* _EXCERPT PROVIDED_:
----

The broader availability is accompanied by additional pricing options. There are now 20 different price tiers starting from 49 cents per month. This would give publishers more flexibility in curating their content according to what their subscribers are willing to pay. Spotify is further letting publishers download their subscribers’ email addresses (after the subscriber has opted in). This is to help them better engage with their listeners away from the platform. Creators can listen to their listeners’ needs, or perhaps promote their content over emails. And should they ever decide to leave the platform and start podcasting somewhere else, they can invite their subscribers there as well. “We understand that creators want to own their relationships with listeners, and we intend to empower that,” Spotify said in a blog post announcing these changes. On that note, Spotify is also making the paid podcast subscriptions available to listeners outside the US. The expansion will begin on September 15. International creators will also be able to publish subscriber-only content “shortly after.”

----

* _WHAT TO WORK ON_:
• 1. Answer these from the passage on Spotify's paid podcast subscriptions:
(a) How many price tiers are there now, and what is the lowest?
(b) What can publishers download once a subscriber has opted in?
(c) On what date will the expansion to listeners outside the US begin?
• 2. Summarize the passage on Spotify's paid podcast subscriptions in two sentences.
• 3. Write the next part of the passage on Spotify's paid podcast subscriptions, continuing from its final sentence.
The records that follow have no connection to the passage on Spotify's paid podcast subscriptions.

----

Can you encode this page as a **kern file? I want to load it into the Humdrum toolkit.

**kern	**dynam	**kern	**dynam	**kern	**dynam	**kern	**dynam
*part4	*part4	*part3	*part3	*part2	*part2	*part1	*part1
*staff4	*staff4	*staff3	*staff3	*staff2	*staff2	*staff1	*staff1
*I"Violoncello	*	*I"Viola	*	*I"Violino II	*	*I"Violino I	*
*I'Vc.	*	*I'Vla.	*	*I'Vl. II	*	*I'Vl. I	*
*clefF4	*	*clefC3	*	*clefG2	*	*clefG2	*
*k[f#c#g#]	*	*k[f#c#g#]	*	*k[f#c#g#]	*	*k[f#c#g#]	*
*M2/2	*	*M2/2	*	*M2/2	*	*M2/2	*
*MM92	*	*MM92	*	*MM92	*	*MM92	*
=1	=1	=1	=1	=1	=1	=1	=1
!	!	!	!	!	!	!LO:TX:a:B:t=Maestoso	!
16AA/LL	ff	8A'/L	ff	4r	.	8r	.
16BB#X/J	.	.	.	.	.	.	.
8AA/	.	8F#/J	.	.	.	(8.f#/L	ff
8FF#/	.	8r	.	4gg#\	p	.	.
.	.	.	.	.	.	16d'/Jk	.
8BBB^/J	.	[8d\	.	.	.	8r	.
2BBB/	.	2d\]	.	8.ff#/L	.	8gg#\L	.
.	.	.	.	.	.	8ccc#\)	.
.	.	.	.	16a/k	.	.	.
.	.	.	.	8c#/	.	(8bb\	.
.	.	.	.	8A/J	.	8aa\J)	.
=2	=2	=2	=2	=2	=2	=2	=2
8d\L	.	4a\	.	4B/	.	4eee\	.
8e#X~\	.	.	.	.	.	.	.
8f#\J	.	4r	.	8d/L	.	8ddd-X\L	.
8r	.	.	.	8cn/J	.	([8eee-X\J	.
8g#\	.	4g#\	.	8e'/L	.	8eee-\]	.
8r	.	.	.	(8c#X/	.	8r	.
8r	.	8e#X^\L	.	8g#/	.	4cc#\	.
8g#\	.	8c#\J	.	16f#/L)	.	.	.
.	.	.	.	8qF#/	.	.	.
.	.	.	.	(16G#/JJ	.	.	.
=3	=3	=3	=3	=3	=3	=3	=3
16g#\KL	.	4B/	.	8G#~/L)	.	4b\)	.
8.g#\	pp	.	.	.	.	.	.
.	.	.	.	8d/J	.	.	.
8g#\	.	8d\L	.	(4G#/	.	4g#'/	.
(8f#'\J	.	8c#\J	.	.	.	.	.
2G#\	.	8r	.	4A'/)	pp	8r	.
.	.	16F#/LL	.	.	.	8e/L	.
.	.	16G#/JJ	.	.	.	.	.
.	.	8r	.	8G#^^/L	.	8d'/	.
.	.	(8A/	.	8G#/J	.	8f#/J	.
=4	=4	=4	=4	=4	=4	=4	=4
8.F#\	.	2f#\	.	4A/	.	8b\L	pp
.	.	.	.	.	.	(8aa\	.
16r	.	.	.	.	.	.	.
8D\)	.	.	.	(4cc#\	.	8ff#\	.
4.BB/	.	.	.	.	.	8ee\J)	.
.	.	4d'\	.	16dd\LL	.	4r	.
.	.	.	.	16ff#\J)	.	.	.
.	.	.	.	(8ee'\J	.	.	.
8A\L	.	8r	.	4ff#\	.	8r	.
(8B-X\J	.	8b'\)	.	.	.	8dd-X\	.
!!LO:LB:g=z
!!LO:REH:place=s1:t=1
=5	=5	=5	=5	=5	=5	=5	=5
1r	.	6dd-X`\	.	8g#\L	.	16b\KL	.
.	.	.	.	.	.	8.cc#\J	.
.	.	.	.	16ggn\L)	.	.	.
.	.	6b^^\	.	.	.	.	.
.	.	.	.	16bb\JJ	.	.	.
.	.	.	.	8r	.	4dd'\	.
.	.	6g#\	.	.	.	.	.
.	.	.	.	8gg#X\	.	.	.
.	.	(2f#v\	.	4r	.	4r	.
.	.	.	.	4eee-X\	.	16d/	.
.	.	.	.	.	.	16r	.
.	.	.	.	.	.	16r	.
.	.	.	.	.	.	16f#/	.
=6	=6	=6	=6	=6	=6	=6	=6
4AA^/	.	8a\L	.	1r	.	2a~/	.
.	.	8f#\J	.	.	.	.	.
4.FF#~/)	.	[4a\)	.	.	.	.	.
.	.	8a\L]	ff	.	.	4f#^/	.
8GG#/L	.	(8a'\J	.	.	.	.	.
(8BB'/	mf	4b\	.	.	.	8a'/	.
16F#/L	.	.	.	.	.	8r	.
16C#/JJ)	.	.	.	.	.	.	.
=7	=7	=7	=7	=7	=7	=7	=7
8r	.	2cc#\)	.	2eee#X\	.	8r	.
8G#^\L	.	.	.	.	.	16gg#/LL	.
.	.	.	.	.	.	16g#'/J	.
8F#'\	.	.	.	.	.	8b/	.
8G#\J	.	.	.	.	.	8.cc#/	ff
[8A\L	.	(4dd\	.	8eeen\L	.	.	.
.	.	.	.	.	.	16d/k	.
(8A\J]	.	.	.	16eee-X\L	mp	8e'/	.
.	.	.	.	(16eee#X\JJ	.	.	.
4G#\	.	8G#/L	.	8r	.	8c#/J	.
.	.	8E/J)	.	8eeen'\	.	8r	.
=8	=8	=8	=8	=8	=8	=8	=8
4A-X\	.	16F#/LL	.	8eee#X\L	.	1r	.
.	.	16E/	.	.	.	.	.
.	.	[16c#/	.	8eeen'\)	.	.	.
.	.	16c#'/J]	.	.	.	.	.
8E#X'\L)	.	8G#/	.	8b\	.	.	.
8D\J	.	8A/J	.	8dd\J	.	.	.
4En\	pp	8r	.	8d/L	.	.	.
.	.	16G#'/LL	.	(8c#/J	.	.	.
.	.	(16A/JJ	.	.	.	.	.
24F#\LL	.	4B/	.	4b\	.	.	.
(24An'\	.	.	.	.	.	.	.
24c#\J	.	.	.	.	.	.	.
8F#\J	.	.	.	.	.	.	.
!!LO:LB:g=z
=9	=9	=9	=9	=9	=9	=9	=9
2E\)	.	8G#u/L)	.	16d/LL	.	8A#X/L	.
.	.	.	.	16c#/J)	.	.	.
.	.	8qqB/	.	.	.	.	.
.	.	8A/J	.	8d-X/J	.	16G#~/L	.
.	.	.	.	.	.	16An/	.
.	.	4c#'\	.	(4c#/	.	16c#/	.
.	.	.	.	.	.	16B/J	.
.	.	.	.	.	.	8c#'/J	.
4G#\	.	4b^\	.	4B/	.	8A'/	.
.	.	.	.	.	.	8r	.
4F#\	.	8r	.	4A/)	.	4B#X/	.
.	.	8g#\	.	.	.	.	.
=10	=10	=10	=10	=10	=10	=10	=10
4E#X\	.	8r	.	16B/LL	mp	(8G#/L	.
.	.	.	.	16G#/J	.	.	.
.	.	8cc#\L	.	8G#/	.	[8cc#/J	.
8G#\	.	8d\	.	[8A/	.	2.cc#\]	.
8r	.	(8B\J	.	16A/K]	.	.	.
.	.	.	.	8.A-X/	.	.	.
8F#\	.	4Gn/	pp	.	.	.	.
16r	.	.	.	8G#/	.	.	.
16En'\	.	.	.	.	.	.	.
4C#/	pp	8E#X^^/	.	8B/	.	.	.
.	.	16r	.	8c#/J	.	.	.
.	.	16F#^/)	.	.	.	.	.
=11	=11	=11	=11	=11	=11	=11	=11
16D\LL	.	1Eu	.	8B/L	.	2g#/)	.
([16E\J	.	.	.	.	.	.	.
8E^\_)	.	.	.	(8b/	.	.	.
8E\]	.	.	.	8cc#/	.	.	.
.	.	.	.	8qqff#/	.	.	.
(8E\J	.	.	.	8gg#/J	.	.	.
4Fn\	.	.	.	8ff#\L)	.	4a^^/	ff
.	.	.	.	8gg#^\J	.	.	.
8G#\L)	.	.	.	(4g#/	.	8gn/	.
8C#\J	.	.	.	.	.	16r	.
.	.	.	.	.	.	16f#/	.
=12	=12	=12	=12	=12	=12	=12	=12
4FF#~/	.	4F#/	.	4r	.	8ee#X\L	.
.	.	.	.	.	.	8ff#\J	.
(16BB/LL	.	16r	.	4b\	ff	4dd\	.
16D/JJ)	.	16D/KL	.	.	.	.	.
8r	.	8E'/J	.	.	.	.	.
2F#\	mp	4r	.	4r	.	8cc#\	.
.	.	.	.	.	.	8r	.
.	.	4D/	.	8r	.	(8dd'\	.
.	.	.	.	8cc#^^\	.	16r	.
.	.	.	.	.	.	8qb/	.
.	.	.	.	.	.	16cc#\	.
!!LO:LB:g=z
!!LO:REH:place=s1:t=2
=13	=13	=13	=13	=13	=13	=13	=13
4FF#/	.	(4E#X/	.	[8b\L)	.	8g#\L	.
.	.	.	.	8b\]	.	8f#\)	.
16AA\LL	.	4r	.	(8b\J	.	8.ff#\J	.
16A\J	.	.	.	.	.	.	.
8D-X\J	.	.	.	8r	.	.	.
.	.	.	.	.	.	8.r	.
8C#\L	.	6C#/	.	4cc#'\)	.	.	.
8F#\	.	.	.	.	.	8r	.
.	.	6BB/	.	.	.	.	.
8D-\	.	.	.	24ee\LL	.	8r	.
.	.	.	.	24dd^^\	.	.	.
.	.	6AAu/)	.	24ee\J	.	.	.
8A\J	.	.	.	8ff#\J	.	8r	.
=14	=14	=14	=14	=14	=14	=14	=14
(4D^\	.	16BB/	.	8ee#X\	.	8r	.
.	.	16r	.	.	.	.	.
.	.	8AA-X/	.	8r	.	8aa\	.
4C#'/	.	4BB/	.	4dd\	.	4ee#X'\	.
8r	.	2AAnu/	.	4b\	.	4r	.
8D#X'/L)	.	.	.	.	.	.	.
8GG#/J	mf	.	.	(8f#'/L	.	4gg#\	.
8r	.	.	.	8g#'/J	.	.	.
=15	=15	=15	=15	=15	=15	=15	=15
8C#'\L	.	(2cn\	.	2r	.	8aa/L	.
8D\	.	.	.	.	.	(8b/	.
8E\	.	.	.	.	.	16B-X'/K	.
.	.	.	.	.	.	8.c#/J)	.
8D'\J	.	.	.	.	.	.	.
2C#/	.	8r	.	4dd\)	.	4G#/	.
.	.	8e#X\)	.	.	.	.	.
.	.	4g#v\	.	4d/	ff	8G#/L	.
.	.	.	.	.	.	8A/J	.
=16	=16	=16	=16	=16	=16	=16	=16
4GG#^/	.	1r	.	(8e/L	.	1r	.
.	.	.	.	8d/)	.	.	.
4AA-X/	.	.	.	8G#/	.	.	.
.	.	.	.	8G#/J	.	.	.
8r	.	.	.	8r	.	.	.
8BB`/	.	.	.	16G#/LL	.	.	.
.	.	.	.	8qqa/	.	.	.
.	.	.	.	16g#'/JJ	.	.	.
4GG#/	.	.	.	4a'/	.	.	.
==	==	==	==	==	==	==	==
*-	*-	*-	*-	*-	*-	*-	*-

----

* _THE RESPONSES_:
• 1.
(a) There are 20 price tiers, starting from 49 cents per month.
(b) Their subscribers' email addresses.
(c) September 15.

• 2. Spotify now offers 20 price tiers starting from 49 cents per month and lets publishers download the email addresses of subscribers who opt in, so creators can engage listeners away from the platform and bring them along if they move elsewhere. It is also making paid podcast subscriptions available to listeners outside the US starting September 15, with international creators able to publish subscriber-only content shortly after.

• 3.
Spotify podcast subscriptions service is now available to all US creators
The podcast subscriptions service on Spotify is available through Anchor, a podcast creation platform the company acquired in 2019, alongside podcast network Gimlet. The program lets podcast creators publish subscribers-only episodes that are available within the Spotify app and are shareable on other platforms as well, including private RSS feeds. As Spotify had promised before, it will not charge any commission from the creators until 2023. So they will keep 100 percent of the revenue they earn on the platform, excluding any applicable payment processing fee. Starting in 2023, the company plans to take a five percent cut from the total revenue. That’s still a lot lesser compared to what Apple charges for its Apple Podcasts’ subscription service launched in June. It charges a $20 annual fee and 15 percent commission from subscription revenue (30 percent for the first year). But Apple’s service is better implemented as well. Users can subscribe to a creator’s channel with a one-tap button. There’s no such button inside Spotify. Users need to visit an external link provided by the publisher in an episode’s notes to subscribe to their channel. Hopefully, Spotify will work on this sooner than later and make things easier for users.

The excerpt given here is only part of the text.